> **Textauszug**
--------------------------------

Am Mount Everest sterben die meisten Leute beim Abstieg.
Die „glanzvollen“ Heldenjahre sind vorbei, mit Müh und Not wurden die letzten Konzerte gespielt bis endlich der wohlverdiente Ruhestand anstand. Ein Ruhestand, der sich für Judith Holofernes jedoch nicht so anfühlte. Die letzten Jahre auf Tour mit Kindern und Co haben ihre Tribute gefordert. Eingeigelt in ihrer Hasenwohnung startet sie den fünfjährigen Regenerationsprozess, welcher im Buch im Detail beschrieben wird. Es wird vom „Abstieg“ gesprochen, ein Abstieg in ein normales Leben bzw. ein Abstieg von der erfolgreichen Popkünstlerin hin zur Nischen-Indiemusikerin und Autorin.

--------------------------------

> **Vorliegende Einträge**

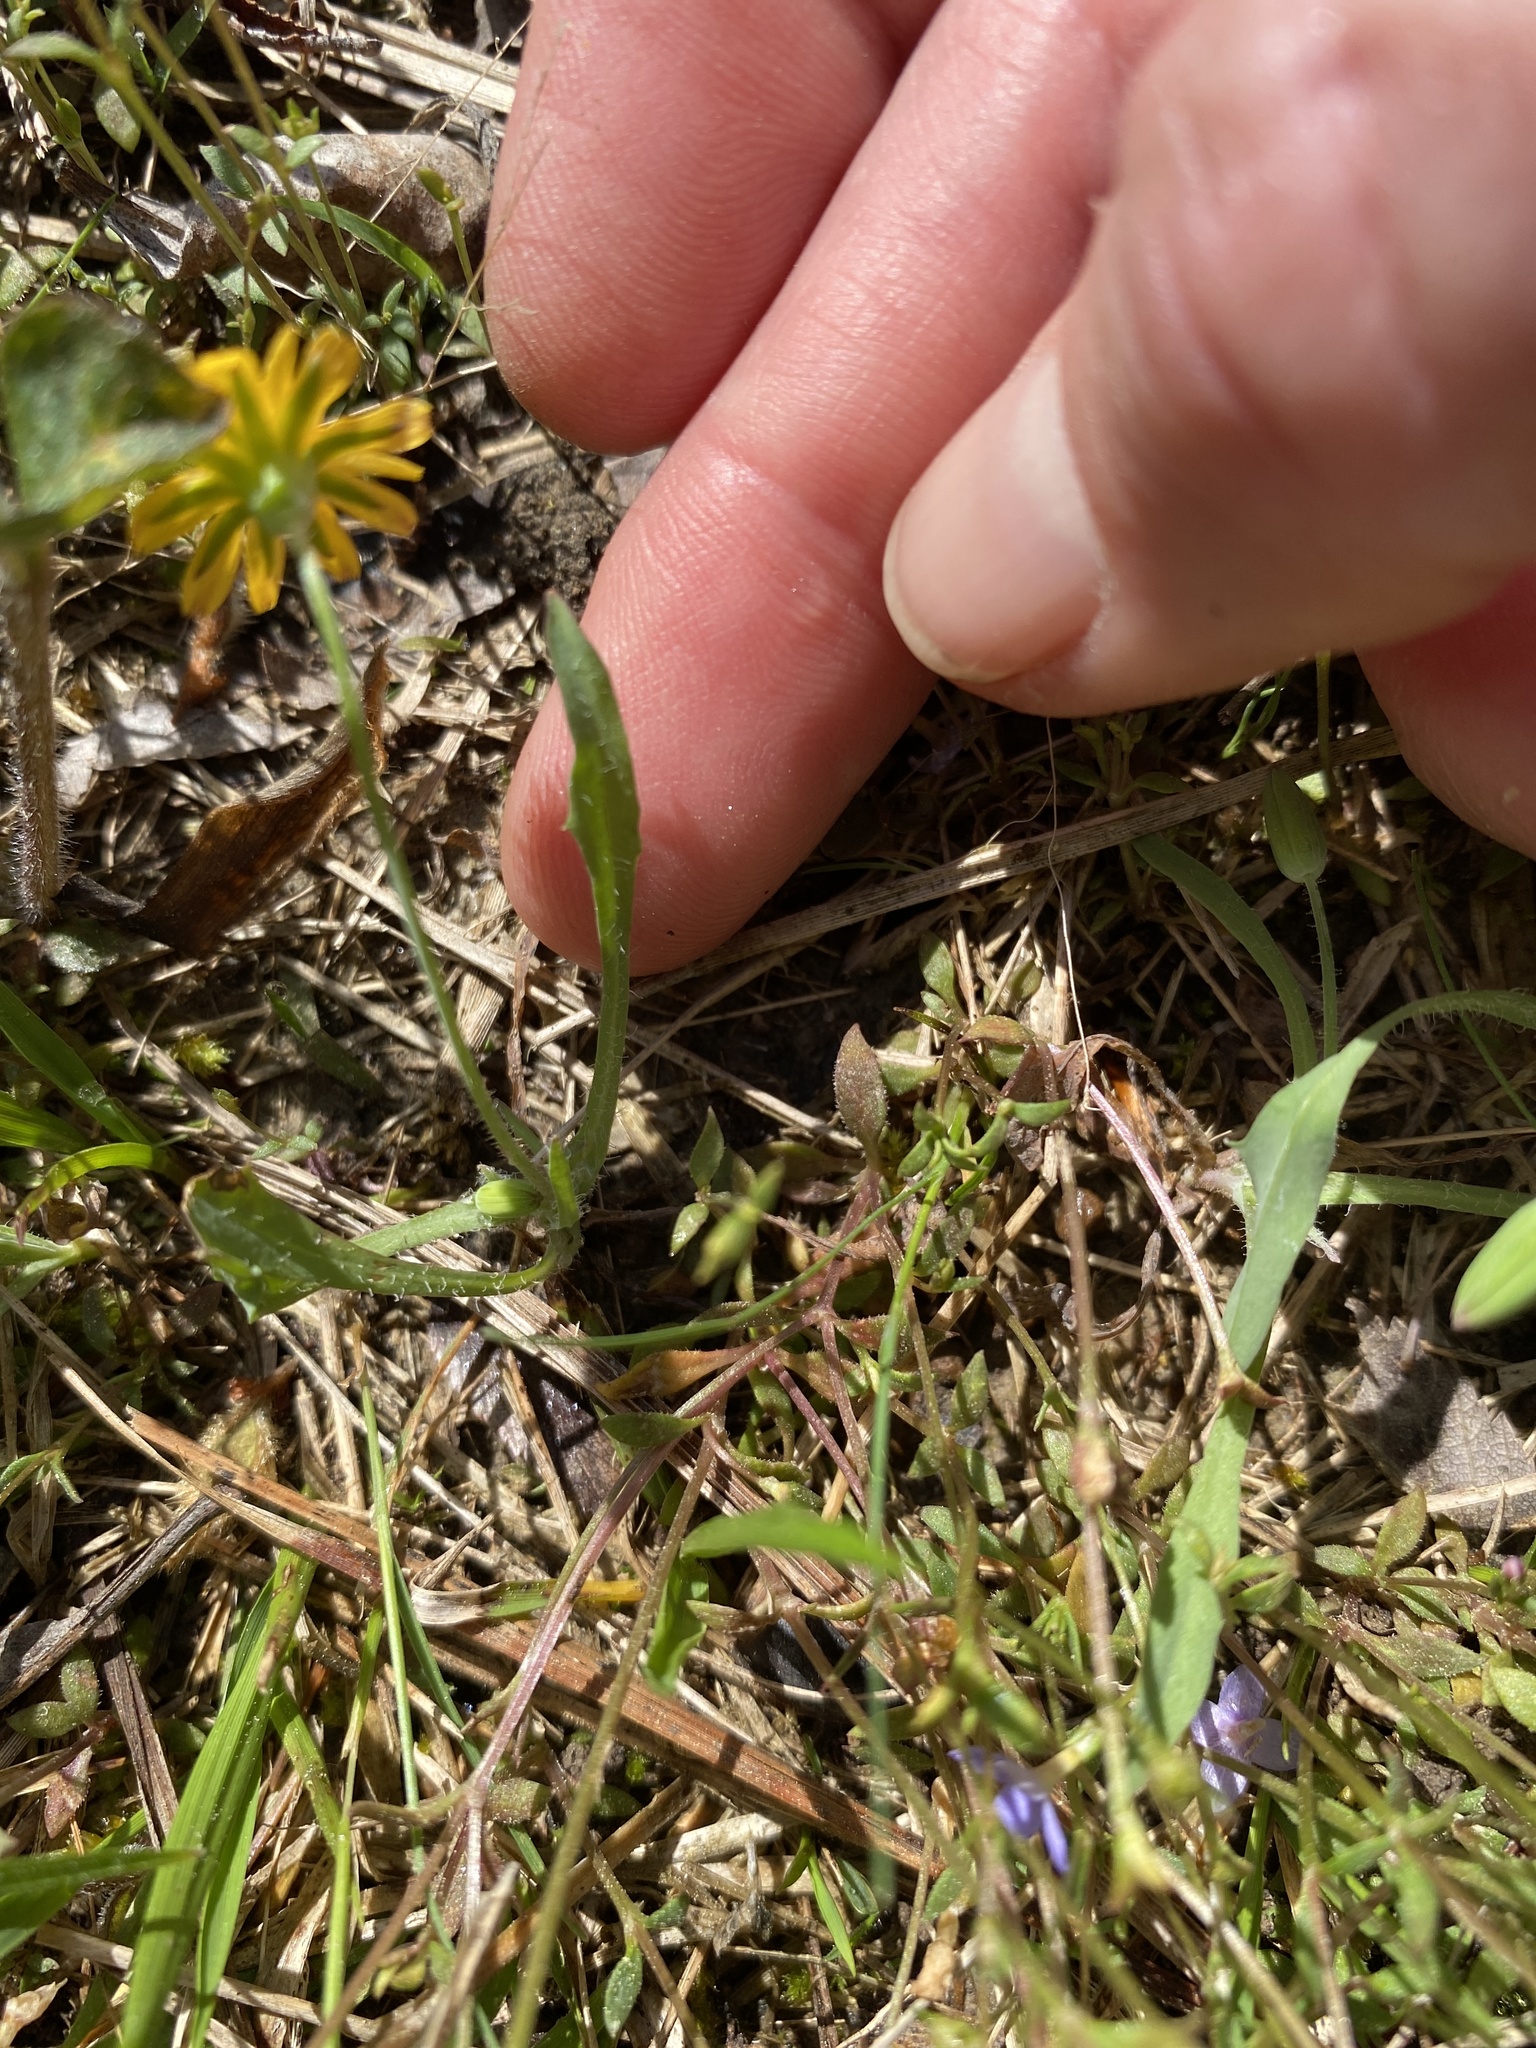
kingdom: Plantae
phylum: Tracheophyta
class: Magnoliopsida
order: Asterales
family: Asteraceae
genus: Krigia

--------------------------------

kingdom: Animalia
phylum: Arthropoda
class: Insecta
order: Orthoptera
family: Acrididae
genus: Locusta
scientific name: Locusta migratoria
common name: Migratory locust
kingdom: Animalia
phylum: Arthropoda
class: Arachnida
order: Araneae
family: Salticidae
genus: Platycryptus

--------------------------------

> **Deine Aufgabe**
Schreib den Textauszug über Judith Holofernes von „Am Mount Everest“ bis einschließlich „Nischen-Indiemusikerin und Autorin.“ noch einmal ab und tausche dabei „Konzerte“ gegen „Auftritte“ aus.

> **Ergebnis**
Am Mount Everest sterben die meisten Leute beim Abstieg.
Die „glanzvollen“ Heldenjahre sind vorbei, mit Müh und Not wurden die letzten Auftritte gespielt bis endlich der wohlverdiente Ruhestand anstand. Ein Ruhestand, der sich für Judith Holofernes jedoch nicht so anfühlte. Die letzten Jahre auf Tour mit Kindern und Co haben ihre Tribute gefordert. Eingeigelt in ihrer Hasenwohnung startet sie den fünfjährigen Regenerationsprozess, welcher im Buch im Detail beschrieben wird. Es wird vom „Abstieg“ gesprochen, ein Abstieg in ein normales Leben bzw. ein Abstieg von der erfolgreichen Popkünstlerin hin zur Nischen-Indiemusikerin und Autorin.